Next, it’s essential you think about the key message or messages you want to get out to your target personas.
“It is important to understand what value you can provide the buyer,” West said.
She suggests creating one to three key themes or ideas to convey to your audience. A message could center on a differentiator you’re creating, or it could be your business purpose or mission, or it could be something very aspirational or forward thinking.
A tax accounting company, for example, might choose the message: “Make taxes simple.” Moving forward, each piece of content its marketing team creates would be influenced by that theme.
For the tactics pillar of your High-Performance Marketing Plan, identify how you’ll activate your content and get it in front of prospects at each stage.
This could be developing a middle-of-funnel nurture email campaign, modernizing your website so that it’s mobile friendly, or defining how you prioritize leads that get passed on to sales. The list goes on.

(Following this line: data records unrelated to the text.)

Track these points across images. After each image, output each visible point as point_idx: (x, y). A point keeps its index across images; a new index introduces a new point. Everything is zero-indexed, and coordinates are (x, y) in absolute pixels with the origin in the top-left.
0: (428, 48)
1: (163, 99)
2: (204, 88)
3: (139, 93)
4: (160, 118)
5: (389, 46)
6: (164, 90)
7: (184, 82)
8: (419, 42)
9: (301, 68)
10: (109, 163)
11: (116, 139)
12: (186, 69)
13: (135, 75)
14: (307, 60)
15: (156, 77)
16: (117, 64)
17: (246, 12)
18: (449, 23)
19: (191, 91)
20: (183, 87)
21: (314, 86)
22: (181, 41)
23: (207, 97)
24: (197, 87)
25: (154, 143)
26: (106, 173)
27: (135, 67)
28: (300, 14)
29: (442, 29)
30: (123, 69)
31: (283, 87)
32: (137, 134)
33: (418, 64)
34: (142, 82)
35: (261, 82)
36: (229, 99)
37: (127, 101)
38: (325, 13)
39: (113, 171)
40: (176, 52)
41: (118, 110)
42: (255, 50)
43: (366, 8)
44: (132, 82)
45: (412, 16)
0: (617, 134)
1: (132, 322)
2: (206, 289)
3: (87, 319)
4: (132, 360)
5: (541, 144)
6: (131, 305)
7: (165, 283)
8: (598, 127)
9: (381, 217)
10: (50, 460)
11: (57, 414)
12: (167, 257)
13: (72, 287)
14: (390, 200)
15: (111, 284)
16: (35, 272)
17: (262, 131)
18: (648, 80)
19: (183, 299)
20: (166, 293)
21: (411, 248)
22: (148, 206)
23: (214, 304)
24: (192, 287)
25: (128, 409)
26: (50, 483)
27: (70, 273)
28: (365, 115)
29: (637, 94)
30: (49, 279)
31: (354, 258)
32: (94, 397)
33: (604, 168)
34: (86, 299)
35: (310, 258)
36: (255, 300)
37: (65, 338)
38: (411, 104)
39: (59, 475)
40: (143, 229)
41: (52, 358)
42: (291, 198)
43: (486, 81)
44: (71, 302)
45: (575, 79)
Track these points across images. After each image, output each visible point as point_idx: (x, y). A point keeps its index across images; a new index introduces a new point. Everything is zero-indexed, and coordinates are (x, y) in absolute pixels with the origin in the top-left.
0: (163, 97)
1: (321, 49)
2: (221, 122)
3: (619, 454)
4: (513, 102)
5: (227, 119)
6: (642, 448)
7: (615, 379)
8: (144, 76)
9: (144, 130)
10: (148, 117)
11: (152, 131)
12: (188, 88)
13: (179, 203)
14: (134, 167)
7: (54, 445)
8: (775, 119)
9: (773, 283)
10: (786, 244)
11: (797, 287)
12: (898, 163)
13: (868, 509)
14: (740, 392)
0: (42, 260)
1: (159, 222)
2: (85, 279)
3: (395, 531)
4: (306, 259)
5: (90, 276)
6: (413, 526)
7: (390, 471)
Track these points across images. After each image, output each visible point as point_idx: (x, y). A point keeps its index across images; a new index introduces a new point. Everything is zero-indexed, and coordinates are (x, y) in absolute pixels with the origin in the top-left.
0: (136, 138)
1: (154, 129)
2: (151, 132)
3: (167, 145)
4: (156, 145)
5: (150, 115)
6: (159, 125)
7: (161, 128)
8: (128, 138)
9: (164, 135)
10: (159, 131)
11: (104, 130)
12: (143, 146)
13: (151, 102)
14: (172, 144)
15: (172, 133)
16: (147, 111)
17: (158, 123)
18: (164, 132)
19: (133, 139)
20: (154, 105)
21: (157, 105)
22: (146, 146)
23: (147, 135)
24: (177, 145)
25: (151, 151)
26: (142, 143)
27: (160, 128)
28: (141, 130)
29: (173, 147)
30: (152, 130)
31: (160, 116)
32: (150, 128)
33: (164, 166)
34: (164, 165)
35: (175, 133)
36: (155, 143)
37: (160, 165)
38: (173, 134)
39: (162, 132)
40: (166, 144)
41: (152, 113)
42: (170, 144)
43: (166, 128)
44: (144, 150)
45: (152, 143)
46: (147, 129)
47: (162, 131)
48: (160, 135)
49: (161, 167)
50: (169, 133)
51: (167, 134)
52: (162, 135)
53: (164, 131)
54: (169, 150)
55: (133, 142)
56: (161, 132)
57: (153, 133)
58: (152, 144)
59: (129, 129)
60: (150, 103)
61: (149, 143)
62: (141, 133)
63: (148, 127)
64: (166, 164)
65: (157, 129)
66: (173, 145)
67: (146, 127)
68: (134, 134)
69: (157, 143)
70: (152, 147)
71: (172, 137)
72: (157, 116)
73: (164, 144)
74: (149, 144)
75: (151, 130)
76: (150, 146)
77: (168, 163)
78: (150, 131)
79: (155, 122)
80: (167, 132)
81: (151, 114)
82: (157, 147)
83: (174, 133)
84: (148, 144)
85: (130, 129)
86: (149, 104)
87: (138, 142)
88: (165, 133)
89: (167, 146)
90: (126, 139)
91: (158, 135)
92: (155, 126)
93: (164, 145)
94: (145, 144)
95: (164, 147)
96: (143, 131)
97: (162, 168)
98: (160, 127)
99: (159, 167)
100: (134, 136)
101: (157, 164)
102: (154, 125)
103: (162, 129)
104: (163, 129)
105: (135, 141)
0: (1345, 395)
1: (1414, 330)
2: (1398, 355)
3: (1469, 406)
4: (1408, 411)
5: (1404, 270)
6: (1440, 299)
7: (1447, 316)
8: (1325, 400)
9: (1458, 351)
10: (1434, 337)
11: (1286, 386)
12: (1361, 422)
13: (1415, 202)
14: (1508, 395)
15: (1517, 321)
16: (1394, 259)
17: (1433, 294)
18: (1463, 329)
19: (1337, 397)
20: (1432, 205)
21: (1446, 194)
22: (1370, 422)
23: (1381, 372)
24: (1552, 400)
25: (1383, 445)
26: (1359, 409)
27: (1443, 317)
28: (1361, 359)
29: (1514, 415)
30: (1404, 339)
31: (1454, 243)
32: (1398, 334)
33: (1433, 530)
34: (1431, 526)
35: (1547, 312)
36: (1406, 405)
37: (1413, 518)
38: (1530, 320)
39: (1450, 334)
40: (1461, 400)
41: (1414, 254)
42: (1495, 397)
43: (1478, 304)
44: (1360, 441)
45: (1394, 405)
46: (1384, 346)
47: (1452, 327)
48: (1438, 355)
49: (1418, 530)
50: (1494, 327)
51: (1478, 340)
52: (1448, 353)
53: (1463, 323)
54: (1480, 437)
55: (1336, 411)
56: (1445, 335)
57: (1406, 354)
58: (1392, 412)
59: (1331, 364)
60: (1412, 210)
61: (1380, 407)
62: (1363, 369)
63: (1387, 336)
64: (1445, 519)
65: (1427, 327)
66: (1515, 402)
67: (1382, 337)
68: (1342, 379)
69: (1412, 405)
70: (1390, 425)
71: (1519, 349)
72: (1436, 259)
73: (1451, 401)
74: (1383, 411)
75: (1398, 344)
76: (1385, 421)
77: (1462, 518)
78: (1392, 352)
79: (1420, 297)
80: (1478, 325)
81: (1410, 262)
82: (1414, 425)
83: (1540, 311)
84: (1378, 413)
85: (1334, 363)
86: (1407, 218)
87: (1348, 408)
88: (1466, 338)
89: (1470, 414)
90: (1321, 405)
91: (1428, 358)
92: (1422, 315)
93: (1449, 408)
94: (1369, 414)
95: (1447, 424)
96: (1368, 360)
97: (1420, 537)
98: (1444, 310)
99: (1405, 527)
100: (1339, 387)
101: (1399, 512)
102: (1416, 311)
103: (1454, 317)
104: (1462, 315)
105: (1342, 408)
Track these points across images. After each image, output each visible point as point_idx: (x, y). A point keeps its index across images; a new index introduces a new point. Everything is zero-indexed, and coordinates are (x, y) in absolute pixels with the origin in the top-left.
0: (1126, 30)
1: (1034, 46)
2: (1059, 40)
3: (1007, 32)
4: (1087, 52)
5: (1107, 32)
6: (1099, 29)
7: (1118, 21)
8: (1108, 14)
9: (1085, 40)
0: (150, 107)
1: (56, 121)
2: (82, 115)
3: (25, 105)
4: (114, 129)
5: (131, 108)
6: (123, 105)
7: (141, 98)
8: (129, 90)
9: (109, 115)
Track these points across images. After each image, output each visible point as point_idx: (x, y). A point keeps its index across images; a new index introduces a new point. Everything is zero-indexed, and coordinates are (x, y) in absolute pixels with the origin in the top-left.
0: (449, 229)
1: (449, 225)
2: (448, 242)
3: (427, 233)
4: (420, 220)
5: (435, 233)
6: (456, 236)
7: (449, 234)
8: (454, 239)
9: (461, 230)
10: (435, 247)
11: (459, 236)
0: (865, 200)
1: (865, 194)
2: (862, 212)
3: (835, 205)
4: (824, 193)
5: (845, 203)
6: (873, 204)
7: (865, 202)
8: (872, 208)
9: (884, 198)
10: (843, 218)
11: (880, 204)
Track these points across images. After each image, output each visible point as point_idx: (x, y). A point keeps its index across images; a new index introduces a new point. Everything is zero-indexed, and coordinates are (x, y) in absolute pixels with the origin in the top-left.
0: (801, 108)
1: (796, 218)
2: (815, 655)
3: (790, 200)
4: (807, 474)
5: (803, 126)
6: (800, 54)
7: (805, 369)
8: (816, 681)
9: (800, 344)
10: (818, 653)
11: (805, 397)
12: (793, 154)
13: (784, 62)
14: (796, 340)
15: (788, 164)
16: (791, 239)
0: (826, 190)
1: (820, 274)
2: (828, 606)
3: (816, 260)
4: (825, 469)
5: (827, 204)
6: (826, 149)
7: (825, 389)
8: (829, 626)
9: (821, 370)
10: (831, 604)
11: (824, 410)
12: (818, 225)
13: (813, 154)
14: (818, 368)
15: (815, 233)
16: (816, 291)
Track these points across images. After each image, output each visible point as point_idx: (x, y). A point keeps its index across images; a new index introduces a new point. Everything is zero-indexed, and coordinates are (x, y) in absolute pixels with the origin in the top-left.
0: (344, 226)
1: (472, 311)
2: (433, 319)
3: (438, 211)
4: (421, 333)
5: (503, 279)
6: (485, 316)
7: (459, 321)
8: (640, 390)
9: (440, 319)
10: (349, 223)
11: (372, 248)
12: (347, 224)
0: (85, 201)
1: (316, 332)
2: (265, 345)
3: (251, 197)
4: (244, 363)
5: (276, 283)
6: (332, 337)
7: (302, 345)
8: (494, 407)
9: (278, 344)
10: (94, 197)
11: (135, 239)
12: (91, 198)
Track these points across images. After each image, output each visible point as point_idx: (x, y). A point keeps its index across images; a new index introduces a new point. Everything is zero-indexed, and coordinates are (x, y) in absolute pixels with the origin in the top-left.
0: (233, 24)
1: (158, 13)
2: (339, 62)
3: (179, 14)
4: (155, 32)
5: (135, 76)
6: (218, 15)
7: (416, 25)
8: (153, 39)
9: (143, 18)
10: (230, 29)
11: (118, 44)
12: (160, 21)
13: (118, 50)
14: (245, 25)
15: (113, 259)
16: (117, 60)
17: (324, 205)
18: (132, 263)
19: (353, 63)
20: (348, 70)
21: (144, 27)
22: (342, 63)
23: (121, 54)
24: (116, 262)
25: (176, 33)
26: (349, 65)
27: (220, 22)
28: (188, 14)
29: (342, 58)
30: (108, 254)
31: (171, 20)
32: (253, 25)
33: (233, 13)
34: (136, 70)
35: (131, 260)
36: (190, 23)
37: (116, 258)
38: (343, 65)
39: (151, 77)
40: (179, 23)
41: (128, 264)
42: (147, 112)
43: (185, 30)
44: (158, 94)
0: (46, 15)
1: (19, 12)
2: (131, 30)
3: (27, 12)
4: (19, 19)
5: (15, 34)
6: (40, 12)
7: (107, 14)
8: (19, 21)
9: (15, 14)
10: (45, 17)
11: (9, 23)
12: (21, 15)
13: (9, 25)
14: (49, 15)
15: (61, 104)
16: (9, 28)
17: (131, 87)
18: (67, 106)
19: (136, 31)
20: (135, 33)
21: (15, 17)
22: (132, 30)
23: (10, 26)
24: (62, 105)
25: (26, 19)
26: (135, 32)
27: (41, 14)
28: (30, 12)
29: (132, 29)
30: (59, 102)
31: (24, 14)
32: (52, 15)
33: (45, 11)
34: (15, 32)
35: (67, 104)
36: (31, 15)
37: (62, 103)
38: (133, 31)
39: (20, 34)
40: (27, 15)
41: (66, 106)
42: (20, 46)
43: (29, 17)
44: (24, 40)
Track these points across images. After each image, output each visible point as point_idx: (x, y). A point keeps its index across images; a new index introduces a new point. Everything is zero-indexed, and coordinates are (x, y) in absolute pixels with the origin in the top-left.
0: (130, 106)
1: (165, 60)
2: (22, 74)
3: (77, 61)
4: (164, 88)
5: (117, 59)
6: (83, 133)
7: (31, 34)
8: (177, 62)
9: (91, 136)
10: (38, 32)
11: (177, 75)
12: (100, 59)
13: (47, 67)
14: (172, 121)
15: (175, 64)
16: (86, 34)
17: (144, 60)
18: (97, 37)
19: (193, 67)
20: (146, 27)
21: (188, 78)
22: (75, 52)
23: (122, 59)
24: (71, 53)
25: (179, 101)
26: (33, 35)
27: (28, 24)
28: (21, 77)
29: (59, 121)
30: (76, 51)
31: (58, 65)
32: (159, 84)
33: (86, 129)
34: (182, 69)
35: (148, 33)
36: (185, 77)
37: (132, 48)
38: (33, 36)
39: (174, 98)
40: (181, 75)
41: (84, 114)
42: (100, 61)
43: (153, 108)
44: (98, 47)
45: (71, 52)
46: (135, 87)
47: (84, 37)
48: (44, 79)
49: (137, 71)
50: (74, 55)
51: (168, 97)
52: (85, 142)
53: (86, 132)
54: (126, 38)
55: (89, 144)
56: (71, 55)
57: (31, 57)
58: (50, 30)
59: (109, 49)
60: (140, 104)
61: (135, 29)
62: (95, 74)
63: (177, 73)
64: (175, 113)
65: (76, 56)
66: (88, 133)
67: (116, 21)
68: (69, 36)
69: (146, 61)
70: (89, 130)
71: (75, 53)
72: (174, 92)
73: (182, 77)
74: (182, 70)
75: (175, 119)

In addition, you should assign responsibility for who will be in charge of those tactics and when they’ll be completed, as well as pinpoint any potential obstacles. Explore ways you can help your vision come to fruition, such as by purchasing a marketing automation program to create nurture campaigns or hiring a vendor to work on your website.
Want to learn more? Listen to Linda’s webinar on How to Create the Ultimate Marketing Plan.
“Today, marketing is a techie discipline,” West said.
Two core pieces of technology are available to today’s modern marketer – the marketing automation platform (MAP) and the customer relationship management (CRM) system. Additionally, you may have content tools and other technology you need to integrate into your tech stack.
“You want to connect the dots from the technology you’re using to the tactics that you’re planning,” West said. “Because every single time a prospect interacts with you, it means something.”
These interactions provide valuable information about who these potential customers are, what they want, where they are in the journey, and what they’re thinking about your product. You don’t want to miss out on that insight because your tech stack wasn’t able to track it.
As you build out your plan, be sure to identify your measurable goals for each stage of the buyer’s journey. For example, you may focus on gaining web traffic for the attract phase and increasing qualified leads at the convert stage.
We asked our Act-On customers and prospects to tell us their key performance indicators (KPIs) for each stage of the journey. Here are some to consider when choosing your own goals:
- Brand: web traffic, social engagement and social follows, brand search volume, and direct revenue contribution of brand efforts
- Demand: leads generated, opportunity generated, revenue generated, ROI
- Expand: website traffic, retention rates, Net Promoter Score (NPS), customer satisfaction score, upsell/cross-sell revenue
West also recommend getting buy-in on your targeted KPIs from your CEO and other executive stakeholders.
The Big Idea
West’s final piece of advice for marketers: Find a big initiative or idea that you can champion and use to boost your career. This can be a new tactic, a new channel, a new type of content (podcasts or videos, anyone?), or a new technology … and the list goes on. Pick one thing in your annual marketing plan that enthuses you and use it to become a change agent for your company. In other words, look for an opportunity to shine professionally.
“This is why you come to work every day,” West said. “Get excited about something ‒ because marketing can be really, really fun, and cool, and interesting.”